A Stochastic Maximum Principle Approach for Reinforcement Learning with Parameterized Environment

TL;DR

This paper presents a novel stochastic maximum principle approach for reinforcement learning that leverages physics-based parameterization of environments, enabling efficient policy learning with fewer training episodes.

Contribution

It introduces a new SMP-based framework for RL with environment parameterization, combining online parameter estimation and backward action learning for improved efficiency.

Findings

Requires fewer training episodes than dynamic programming methods.

Produces reliable control policies in numerical experiments.

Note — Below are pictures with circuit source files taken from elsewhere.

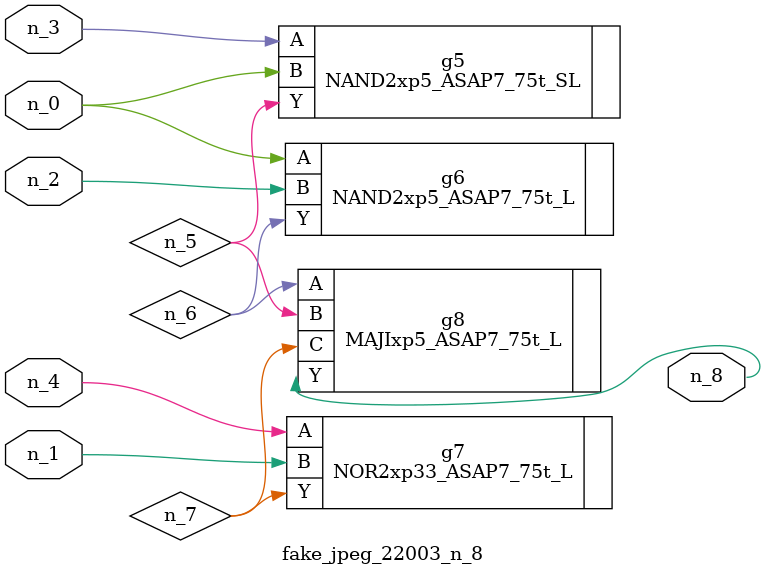
<source format=v>
module fake_jpeg_22003_n_8 (n_3, n_2, n_1, n_0, n_4, n_8);

input n_3;
input n_2;
input n_1;
input n_0;
input n_4;

output n_8;

wire n_6;
wire n_5;
wire n_7;

NAND2xp5_ASAP7_75t_SL g5 ( 
.A(n_3),
.B(n_0),
.Y(n_5)
);

NAND2xp5_ASAP7_75t_L g6 ( 
.A(n_0),
.B(n_2),
.Y(n_6)
);

NOR2xp33_ASAP7_75t_L g7 ( 
.A(n_4),
.B(n_1),
.Y(n_7)
);

MAJIxp5_ASAP7_75t_L g8 ( 
.A(n_6),
.B(n_5),
.C(n_7),
.Y(n_8)
);


endmodule
</source>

Integrates physics knowledge into RL for better environment modeling.

Abstract

In this work, we introduce a stochastic maximum principle (SMP) approach for solving the reinforcement learning problem with the assumption that the unknowns in the environment can be parameterized based on physics knowledge. For the development of numerical algorithms, we shall apply an effective online parameter estimation method as our exploration technique to estimate the environment parameter during the training procedure, and the exploitation for the optimal policy will be achieved by an efficient backward action learning method for policy improvement under the SMP framework. Numerical experiments will be presented to demonstrate that our SMP approach for reinforcement learning can produce reliable control policy, and the gradient descent type optimization in the SMP solver requires less training episodes compared with the standard dynamic programming principle based methods.